Buying Hospira “checks off some of the boxes they would have gotten from AstraZeneca but certainly not all of them,” Kedra said in a phone interview. With an Actavis takeover, “you would certainly pick up some innovative growth assets, especially through the Allergan portfolio. That would help check off a lot of the boxes that still seem to be out there.”

Mylan is also a possibility as the companies already have a relationship on several projects including EpiPen, though Pfizer would have to work out the tax implications of a takeover, said Boris of SunTrust. Mylan is seeking to lower its tax bill by buying Abbott Laboratories’ generic drugs business in developed markets and moving its legal address to the Netherlands.

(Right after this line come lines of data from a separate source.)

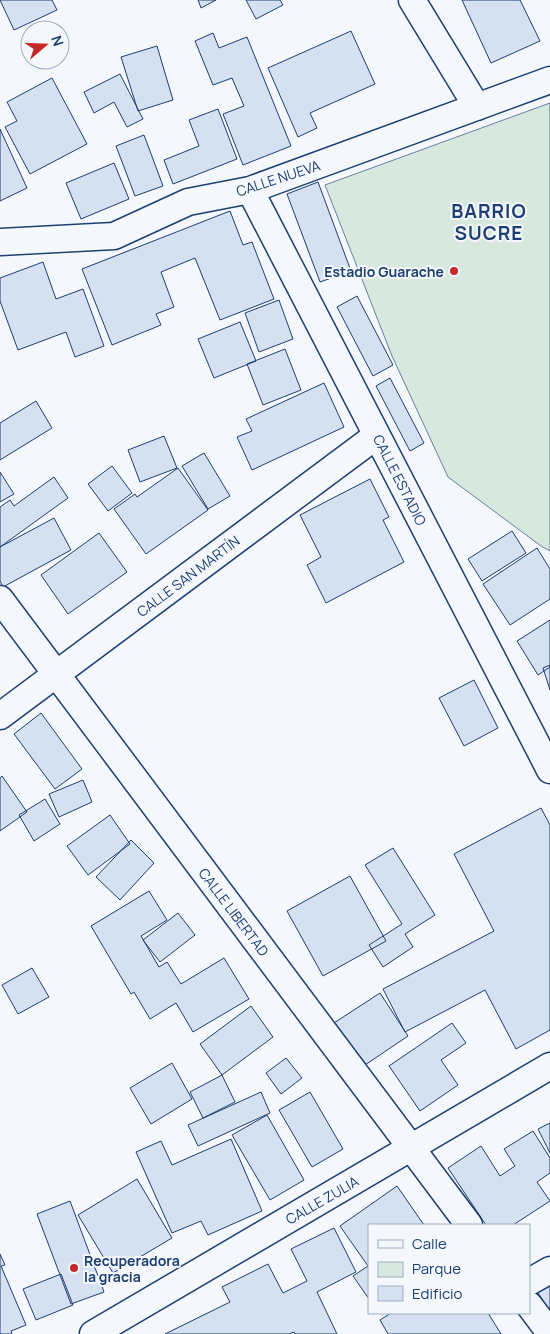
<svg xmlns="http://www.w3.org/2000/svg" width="550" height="1334" font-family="Manrope,sans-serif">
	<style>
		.green { fill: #d7e8df; stroke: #687fa3 }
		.building { fill: #d5e0f0; stroke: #1d3f73 }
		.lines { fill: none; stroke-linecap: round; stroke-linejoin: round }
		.minor-casing { stroke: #1d3f73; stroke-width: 29 }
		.minor { stroke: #f4f7fb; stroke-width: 26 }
		.poi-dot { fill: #c62828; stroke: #f4f7fb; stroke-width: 2 }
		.labels { text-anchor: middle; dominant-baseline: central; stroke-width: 4; stroke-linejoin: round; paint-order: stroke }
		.street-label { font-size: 14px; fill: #1d3f73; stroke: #f4f7fb }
		.poi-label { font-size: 14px; font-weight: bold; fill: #1d3f73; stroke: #f4f7fb; text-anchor: end }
		.district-label { font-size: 19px; font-weight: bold; letter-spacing: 1px; fill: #1d3f73; stroke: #f4f7fb }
	</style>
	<rect width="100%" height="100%" fill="#f4f7fb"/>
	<path class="green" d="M550 103V551L541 546 448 477 392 356 325 185Z"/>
	<path class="building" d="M0 0H52L57 10 14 30Z
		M198 0H216L201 8Z
		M246 0H280L283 5 256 19Z
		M462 0H520L540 41 491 63Z
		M351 31 375 84 310 113 317 128 298 137 268 68Z
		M213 33 219 48 247 37 291 146 243 165 223 114 244 106 232 78 213 85 195 41Z
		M157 46 173 100 138 111 121 57Z
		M120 74 143 119 127 127 114 102 94 113 84 92Z
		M52 78 87 144 30 174 5 127 17 121 7 102Z
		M218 109 237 159 173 184 164 160 199 146 189 120Z
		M0 129 27 188 0 201Z
		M144 135 163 186 135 196 116 146Z
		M114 163 129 199 81 219 66 183Z
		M318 182 351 271 320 282 287 194Z
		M230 211 243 245 252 242 274 299 220 320 195 258 161 272 174 307 156 314 161 325 112 345 82 269Z
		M43 262 56 299 83 289 104 346 75 357 66 332 18 350 0 301V278Z
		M357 296 393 365 373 376 337 307Z
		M279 300 293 339 259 352 245 313Z
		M240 322 256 361 214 378 198 339Z
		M285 349 301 390 263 405 247 364Z
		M390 378 424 443 410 451 376 386Z
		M324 383 344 427 252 470 237 437 252 431 246 419Z
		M36 401 52 428 0 460V423Z
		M164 436 177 468 140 482 128 450Z
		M204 453 230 496 208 509 182 466Z
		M112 466 132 493 108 511 88 484Z
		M178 468 208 510 146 554 114 509 135 494 137 497Z
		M0 472 14 494 0 502Z
		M54 477 68 498 0 547V507L10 500 14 506Z
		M370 479 389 517 383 520 404 562 326 603 307 565 321 557 300 515Z
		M54 518 71 550 3 587 0 581V547Z
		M512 531 526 553 482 581 468 559Z
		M99 533 127 572 68 614 41 575Z
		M537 548 550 569V599L510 625 483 584Z
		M550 620V667L538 675 517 641Z
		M550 665V690L543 668Z
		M474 680 498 728 464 746 439 698Z
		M41 713 82 769 55 789 14 734Z
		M2 776 27 812 0 831V778Z
		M83 780 92 802 59 817 49 794Z
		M45 799 60 824 34 841 19 815Z
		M541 808 550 825V1030L516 1049 485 990 405 1032 383 989 494 931 454 854Z
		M110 815 130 844 88 875 67 846Z
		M131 840 154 863 120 900 96 877Z
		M393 848 435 915 405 934 413 947 383 967 369 945 402 924 365 865Z
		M350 876 386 941 323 976 287 911Z
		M149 891 167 920 141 936 159 967 167 962 181 984 224 958 249 999 193 1032 176 1003 150 1019 134 992 131 994 91 926Z
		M178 913 195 935 160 962 143 940Z
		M32 968 49 997 18 1014 2 985Z
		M380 993 408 1036 362 1067 334 1023Z
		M251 1006 273 1037 222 1075 200 1044Z
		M452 1023 466 1043 441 1060 458 1085 420 1111 389 1066Z
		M286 1058 302 1078 281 1094 266 1073Z
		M172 1063 192 1099 151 1124 130 1088Z
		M222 1075 235 1102 203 1118 190 1092Z
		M261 1092 270 1113 198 1146 188 1125Z
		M310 1092 343 1149 312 1167 279 1110Z
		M267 1115 304 1180 270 1200 232 1135Z
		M550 1123V1153L538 1129Z
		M533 1131 550 1158V1173L537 1182 550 1201 513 1225H486L448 1168 481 1146 500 1176 515 1166 504 1149Z
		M231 1139 262 1211 208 1235 201 1221 172 1233 136 1152 161 1141 172 1165Z
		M137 1179 172 1238 113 1273 78 1215Z
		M397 1186 424 1225H369V1299L353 1276 368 1266 340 1226Z
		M70 1201 104 1292 71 1304 37 1214Z
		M334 1228 356 1272 317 1292 337 1334H295L294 1332 289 1334H165L230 1302 222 1287 268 1264 283 1293 307 1281 291 1249Z
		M0 1254 5 1265 1 1266 26 1325 11 1331 12 1334H0Z
		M61 1274 73 1305 36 1320 23 1289Z
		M550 1279V1312L535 1288Z
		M391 1313H488L501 1334H388L380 1320Z"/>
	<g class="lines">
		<defs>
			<path id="minor" d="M412 0 477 107
				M250 190 550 770
				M0 242 114 236 188 202 250 190 550 80
				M0 599 469 1225
				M0 716 376 436
				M529 1282 550 1270
				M529 1305 550 1333
				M93 1334 550 1066"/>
		</defs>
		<use href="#minor" class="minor-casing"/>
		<use href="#minor" class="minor"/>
	</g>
	<g class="poi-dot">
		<circle cx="454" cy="271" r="5"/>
		<circle cx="74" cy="1268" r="5"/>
	</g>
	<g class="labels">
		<g class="street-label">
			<text transform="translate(278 178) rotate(-18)">CALLE NUEVA</text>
			<text transform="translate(400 480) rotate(63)">CALLE ESTADIO</text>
			<text transform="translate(188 576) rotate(-37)">CALLE SAN MARTÍN</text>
			<text transform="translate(234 912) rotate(53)">CALLE LIBERTAD</text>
			<text transform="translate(322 1200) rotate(-30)">CALLE ZULIA</text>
		</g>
		<g class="poi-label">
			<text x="444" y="271">Estadio Guarache</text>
			<text x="84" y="1260" text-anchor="start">Recuperadora<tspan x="84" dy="16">la gracia</tspan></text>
		</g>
		<g class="district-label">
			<text x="489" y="211">BARRIO<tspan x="489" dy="22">SUCRE</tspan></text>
		</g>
	</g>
	<rect x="368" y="1224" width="162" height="90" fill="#f4f7fb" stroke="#9eadc5"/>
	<rect x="378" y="1240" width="25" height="8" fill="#f4f7fb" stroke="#9eadc5"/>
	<text x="412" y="1249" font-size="15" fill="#1d3f73">Calle</text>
	<rect x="378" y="1262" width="25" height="15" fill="#d7e8df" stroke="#9eadc5"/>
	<text x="412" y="1274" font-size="15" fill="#1d3f73">Parque</text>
	<rect x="378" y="1286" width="25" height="15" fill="#d5e0f0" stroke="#9eadc5"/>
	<text x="412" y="1299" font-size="15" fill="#1d3f73">Edificio</text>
	<g transform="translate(45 45) rotate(71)"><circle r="24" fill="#f4f7fb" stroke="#9eadc5"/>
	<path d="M0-4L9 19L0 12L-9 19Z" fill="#c62828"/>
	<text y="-8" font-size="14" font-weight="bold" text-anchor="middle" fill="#1d3f73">N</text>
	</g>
</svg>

The Hospira acquisition may tip Pfizer’s hand on where it’s looking for its next deal, Thrivent’s Heupel said.

“There are plenty of assets out there that they could buy that would provide some revenue and feasible growth to the existing infrastructure the company has -- I think that’s part of what this tells us,” he said. “You could run the gamut in the generic specialty space. I think anything would be feasibly viewed as on the table.”